No trials for childhood overweight have examined maintenance interventions to augment the effects of initial weight loss programs.


To determine the short-term and long-term efficacy of 2 distinct weight maintenance approaches vs no continued treatment control following standard family-based behavioral weight loss treatment for childhood overweight, and to examine children's social functioning as a moderator of outcome.


A parallel-group, randomized controlled trial conducted between October 1999 and July 2004 in a university-based weight control clinic. Participants were 204 healthy 7- to 12-year-olds, 20% to 100% above median body mass index (BMI) for age and sex, with at least 1 overweight parent. Children enrolled in 5 months of weight loss treatment and 150 were randomized to 1 of 3 maintenance conditions. Follow-up assessments occurred immediately following maintenance treatments and 1 and 2 years following randomization.

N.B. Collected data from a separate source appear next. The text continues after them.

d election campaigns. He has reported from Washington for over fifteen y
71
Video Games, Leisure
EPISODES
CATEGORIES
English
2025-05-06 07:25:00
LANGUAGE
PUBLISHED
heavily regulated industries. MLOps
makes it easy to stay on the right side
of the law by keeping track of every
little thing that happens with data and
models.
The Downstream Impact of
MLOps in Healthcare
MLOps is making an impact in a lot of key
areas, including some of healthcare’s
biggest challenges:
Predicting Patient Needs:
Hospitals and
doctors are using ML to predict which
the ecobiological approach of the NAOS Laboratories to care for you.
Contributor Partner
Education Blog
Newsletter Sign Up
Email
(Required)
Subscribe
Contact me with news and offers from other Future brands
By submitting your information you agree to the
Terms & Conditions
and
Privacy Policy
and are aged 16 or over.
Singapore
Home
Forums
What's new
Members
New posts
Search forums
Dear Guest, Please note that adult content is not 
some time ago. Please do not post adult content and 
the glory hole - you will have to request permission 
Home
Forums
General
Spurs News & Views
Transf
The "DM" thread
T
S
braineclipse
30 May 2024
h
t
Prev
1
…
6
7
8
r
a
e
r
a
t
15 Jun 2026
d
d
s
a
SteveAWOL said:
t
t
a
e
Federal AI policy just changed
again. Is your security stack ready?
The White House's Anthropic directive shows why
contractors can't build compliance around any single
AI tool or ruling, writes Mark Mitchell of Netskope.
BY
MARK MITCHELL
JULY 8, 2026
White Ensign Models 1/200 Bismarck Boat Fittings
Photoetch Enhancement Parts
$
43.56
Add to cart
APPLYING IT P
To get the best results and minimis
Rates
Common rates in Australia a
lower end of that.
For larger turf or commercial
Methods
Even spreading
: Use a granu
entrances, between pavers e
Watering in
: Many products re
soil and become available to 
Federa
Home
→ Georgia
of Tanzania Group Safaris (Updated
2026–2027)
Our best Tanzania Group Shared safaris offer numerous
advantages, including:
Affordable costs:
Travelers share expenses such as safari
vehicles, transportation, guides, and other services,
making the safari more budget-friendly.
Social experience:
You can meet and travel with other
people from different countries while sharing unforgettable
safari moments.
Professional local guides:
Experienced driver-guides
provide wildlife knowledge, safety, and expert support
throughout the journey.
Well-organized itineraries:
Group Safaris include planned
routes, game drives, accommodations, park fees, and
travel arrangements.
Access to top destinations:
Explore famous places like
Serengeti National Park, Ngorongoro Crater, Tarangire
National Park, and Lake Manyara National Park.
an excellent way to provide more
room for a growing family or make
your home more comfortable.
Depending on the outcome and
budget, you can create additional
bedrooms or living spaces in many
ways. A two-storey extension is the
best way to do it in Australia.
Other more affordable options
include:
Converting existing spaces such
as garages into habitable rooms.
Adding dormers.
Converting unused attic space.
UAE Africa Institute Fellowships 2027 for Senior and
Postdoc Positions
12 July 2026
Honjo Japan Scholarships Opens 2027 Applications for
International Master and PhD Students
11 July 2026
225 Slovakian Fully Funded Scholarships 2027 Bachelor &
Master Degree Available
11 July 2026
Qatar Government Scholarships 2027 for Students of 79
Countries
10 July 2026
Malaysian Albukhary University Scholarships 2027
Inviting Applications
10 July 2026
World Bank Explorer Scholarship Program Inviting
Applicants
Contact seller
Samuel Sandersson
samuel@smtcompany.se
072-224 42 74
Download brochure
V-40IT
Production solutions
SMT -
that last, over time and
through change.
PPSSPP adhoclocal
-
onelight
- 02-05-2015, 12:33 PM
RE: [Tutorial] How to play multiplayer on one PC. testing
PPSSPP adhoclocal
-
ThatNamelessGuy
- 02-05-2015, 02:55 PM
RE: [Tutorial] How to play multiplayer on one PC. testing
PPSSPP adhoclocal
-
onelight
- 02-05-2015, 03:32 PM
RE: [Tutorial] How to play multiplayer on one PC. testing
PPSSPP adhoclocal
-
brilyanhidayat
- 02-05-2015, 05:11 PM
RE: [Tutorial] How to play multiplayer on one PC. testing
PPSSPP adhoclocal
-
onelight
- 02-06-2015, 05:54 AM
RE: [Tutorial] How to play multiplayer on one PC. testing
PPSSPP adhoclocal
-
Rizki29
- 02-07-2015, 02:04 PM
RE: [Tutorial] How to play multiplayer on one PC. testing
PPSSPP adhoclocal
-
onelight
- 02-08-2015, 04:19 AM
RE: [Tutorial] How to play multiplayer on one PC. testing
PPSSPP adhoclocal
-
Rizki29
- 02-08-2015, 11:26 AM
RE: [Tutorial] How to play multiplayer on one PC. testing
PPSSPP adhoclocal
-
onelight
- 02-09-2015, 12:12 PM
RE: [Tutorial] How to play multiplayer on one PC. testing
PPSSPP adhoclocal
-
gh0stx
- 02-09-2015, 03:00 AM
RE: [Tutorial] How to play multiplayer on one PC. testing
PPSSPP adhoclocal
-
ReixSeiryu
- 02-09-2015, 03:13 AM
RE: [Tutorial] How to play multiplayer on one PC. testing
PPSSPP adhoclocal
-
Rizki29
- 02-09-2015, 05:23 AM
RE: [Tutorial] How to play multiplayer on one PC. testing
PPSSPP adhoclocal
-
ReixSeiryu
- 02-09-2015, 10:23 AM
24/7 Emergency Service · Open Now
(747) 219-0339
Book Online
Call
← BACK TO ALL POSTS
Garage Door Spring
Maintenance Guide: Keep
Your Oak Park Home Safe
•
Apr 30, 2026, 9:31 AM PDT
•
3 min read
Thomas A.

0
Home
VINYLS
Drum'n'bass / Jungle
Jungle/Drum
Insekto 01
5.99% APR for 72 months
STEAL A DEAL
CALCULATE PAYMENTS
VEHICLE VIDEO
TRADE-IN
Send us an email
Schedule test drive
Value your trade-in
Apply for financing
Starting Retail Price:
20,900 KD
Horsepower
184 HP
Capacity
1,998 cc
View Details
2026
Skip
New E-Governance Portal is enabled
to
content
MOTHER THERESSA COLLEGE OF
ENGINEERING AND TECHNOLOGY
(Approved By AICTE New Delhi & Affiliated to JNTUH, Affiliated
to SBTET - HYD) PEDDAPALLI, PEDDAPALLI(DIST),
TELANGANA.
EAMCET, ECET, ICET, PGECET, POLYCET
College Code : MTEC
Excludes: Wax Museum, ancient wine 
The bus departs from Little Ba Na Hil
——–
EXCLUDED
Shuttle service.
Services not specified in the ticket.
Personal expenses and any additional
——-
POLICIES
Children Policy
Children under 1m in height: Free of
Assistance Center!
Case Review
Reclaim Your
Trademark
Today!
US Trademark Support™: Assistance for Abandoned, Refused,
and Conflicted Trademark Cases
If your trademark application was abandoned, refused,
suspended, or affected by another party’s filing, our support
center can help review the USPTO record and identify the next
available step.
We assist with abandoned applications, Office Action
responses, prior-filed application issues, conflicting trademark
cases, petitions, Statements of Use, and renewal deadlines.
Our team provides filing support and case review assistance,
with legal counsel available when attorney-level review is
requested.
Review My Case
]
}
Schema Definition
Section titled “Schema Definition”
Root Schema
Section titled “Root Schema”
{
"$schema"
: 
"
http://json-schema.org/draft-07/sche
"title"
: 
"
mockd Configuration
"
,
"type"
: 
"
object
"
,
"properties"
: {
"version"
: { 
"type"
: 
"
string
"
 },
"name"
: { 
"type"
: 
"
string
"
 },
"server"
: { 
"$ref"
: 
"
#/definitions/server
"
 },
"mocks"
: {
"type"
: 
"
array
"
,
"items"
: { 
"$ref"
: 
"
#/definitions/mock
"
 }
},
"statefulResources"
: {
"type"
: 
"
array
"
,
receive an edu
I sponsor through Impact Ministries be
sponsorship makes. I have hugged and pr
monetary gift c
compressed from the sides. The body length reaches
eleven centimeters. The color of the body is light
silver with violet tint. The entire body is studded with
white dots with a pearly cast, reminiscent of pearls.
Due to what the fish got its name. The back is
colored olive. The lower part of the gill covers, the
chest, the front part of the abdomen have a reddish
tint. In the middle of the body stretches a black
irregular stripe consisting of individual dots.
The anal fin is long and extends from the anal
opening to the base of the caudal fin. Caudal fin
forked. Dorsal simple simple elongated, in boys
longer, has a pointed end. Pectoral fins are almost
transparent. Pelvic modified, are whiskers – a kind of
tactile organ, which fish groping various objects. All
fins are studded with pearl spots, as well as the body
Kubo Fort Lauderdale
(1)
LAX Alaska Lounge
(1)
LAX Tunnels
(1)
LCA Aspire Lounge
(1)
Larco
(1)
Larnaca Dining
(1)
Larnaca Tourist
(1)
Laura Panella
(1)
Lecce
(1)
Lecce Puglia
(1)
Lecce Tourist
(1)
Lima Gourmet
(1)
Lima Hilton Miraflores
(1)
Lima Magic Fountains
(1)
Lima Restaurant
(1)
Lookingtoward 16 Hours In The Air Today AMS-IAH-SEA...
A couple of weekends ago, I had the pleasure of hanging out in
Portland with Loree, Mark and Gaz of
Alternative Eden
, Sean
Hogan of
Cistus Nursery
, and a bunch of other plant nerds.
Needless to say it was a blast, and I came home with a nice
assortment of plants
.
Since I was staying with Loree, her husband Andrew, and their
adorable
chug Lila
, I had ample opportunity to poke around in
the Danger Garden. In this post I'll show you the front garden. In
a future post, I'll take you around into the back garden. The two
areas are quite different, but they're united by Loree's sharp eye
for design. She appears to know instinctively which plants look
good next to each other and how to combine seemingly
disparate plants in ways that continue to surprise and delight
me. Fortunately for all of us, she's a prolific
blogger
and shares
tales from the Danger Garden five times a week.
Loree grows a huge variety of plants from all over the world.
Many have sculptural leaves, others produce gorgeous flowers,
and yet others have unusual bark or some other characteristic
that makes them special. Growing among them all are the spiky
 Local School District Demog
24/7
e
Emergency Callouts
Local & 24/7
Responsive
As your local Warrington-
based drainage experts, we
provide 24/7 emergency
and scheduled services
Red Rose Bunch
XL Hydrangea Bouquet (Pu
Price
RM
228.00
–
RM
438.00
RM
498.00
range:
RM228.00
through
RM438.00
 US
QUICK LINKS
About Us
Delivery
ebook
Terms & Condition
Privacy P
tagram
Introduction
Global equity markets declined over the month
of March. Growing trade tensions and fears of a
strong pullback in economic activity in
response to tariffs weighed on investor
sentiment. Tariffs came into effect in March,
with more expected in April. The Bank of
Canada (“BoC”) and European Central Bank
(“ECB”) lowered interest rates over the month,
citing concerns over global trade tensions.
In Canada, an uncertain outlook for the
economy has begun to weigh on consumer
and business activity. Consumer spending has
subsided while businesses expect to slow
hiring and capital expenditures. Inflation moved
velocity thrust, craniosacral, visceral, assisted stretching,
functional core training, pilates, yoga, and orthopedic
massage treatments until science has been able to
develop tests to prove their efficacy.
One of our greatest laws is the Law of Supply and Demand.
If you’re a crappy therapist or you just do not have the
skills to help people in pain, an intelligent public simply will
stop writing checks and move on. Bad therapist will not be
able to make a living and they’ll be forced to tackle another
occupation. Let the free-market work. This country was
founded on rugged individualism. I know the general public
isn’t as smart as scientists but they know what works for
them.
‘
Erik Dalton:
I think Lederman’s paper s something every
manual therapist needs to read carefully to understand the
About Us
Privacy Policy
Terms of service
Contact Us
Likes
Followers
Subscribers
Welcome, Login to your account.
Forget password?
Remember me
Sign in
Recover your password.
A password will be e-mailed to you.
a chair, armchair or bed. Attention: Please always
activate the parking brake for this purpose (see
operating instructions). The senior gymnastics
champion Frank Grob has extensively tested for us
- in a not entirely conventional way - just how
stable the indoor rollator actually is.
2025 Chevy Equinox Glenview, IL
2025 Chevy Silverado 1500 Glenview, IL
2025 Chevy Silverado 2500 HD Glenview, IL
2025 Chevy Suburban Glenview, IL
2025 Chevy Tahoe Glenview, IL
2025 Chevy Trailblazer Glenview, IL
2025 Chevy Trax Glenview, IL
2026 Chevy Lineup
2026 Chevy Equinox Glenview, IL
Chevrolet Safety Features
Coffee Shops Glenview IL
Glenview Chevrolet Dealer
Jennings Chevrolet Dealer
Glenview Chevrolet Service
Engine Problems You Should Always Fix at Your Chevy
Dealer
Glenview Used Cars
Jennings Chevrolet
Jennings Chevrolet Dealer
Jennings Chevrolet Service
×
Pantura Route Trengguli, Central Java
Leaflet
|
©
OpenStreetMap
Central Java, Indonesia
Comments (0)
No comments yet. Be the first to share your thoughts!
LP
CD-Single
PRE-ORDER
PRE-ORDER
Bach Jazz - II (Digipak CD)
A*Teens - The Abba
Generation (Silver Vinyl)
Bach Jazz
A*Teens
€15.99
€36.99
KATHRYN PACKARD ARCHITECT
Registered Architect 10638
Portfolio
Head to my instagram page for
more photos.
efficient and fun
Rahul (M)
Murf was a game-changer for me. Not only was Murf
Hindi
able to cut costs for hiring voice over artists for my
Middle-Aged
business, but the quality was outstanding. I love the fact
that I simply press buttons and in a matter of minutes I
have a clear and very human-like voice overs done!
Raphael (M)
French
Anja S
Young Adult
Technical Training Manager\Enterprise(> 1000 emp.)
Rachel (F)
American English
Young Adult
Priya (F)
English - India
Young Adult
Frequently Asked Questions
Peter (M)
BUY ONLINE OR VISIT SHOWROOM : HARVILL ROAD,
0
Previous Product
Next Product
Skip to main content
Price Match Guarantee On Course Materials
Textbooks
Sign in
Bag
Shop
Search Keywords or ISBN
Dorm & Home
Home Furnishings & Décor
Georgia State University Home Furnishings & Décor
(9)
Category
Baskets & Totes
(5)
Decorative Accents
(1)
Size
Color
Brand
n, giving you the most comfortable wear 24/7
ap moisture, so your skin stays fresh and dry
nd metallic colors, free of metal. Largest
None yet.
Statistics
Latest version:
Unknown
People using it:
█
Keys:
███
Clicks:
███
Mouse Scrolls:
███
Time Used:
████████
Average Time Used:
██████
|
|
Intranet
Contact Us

Maintenance conditions included the control group or 4 months of behavioral skills maintenance (BSM) or social facilitation maintenance (SFM) treatment.


BMI z score and percentage overweight.


Children receiving either BSM or SFM maintained relative weight significantly better than children assigned to the control group from randomization to postweight maintenance (P< or =.01 for all; effect sizes d = 0.72-0.96; mean changes in BMI z scores = -0.04, -0.04, -0.05, and 0.05 for BSM alone, SFM alone, BSM and SFM together, and the control group, respectively). Active maintenance treatment efficacy relative to the control group declined during follow-up, but the effects of SFM alone (P = .03; d = 0.45; mean change in BMI z score = -0.24) and when analyzed together with BSM (P = .04; d = 0.38; mean change in BMI z score = -0.22) were significantly better than the control group (mean change in BMI z score = -0.06) when examining BMI z score outcomes from baseline to 2-year follow-up. Baseline child social problem scores moderated child relative weight change from baseline to 2-year follow-up, with low social problem children in SFM vs the control group having the best outcomes.


The addition of maintenance-targeted treatment improves short-term efficacy of weight loss treatment for children relative to no maintenance treatment. However, the waning of effects over follow-up, although moderated by child initial social problems, suggests the need for the bolstering of future maintenance treatments to sustain effects.

TRIAL REGISTRATION: Identifier: NCT00301197.